I don't know of anything to solve your problem. It will need to be a fixed size structure, so that you can meet the requirements of being able to rewrite records without rewriting the entire file.
This means normal strings are out.
Like Douglas said, you need to know the fixed size of your types (both T and V). Also, variable-length instances in the object grid referenced by any of those instances are out.
Still, implementing a dictionary backed by a file is quite simple and you can use the BinaryWriter class to write the types to disk, after inheriting or encapsulating the Dictionary<TKey, TValue> class.
Consider a memory mapped file. I'm not sure if there is direct support in .NET, but you could pinvoke the Win32 calls.

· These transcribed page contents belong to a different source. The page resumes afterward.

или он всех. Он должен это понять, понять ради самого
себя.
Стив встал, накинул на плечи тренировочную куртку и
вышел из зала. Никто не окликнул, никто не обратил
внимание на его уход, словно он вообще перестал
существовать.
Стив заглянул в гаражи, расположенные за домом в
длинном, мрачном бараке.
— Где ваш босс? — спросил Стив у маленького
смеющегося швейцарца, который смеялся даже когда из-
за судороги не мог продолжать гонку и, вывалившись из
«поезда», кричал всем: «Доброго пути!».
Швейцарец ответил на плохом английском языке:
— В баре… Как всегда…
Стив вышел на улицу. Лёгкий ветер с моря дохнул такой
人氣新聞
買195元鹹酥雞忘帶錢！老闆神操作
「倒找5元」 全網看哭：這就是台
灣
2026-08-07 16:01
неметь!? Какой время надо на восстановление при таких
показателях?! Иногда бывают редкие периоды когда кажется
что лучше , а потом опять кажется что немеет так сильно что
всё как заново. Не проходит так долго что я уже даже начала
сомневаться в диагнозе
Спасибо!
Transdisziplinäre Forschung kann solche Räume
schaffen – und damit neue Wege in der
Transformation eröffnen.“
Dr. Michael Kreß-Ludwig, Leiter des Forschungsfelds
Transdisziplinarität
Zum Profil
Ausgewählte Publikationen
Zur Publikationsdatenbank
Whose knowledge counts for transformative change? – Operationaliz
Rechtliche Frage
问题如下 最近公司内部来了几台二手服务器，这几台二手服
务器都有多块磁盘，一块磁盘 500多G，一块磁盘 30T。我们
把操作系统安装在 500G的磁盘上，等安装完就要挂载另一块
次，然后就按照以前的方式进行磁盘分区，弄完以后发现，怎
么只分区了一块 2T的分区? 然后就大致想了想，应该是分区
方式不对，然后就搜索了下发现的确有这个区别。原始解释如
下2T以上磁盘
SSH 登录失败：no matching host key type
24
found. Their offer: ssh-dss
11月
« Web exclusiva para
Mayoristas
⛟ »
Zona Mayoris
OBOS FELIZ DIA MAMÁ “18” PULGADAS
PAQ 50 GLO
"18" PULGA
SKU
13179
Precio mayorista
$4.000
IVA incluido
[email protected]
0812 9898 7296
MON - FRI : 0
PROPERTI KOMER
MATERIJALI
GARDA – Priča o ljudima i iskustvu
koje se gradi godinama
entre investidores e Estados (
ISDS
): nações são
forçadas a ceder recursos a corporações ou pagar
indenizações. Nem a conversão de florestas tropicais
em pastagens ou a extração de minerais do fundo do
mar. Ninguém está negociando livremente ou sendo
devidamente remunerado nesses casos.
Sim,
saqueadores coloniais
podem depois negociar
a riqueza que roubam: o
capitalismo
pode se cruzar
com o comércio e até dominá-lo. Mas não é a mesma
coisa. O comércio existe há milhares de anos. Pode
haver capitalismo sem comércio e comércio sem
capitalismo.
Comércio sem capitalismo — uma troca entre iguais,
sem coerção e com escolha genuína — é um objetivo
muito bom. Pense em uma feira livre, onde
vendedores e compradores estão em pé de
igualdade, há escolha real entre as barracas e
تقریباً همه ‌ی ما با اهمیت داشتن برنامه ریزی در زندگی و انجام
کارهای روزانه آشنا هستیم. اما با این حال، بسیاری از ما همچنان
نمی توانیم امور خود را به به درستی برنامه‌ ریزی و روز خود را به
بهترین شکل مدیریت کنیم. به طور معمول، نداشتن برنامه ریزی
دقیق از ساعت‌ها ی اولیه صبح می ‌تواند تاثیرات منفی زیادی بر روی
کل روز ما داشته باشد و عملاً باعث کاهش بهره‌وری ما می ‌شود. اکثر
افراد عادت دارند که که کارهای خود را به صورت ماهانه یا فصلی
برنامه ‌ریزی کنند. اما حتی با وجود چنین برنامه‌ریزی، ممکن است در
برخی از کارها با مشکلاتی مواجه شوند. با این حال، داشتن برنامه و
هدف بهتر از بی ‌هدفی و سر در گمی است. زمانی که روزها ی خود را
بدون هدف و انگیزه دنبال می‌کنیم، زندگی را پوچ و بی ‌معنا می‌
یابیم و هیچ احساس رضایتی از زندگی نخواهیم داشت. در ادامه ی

I haven't actually used it, but this project apparently provides an mmap()-like implementation in C#
Mmap
I'd recommend SQL Server Express or other database.
It's free.
It integrates very well with C#, including LINQ.
It's faster than a homemade solution.
It's more reliable than a homemade solution.
It's way more powerful than a simple disk-based data structure, so it'll be easy to do more in the future.
SQL is an industry standard, so other developers will understand your program more easily, and you'll have a skill that is useful in the future.
I am not much of a programmer, but wouldn't creating a really simple XML format to store your data do the trick?
<dico>
<dicEntry index="x">
<key>MyKey</key>
<val type="string">My val</val>
</dicEntry>
...
</dico>
From there, you load the XML file DOM and fill up your dictionary as you like,
XmlDocument xdocDico = new XmlDocument();
string sXMLfile;
public loadDico(string sXMLfile, [other args...])
{
xdocDico.load(sXMLfile);
// Gather whatever you need and load it into your dico
}
public flushDicInXML(string sXMLfile, dictionary dicWhatever)
{
// Dump the dic in the XML doc & save
}
public updateXMLDOM(index, key, value)
{
// Update a specific value of the XML DOM based on index or key
}
Then whenever you want, you can update the DOM and save it on disk.
xdocDico.save(sXMLfile);
If you can afford to keep the DOM in memory performance-wise, it's pretty easy to deal with. Depending on your requirements, you may not even need the dictionary at all.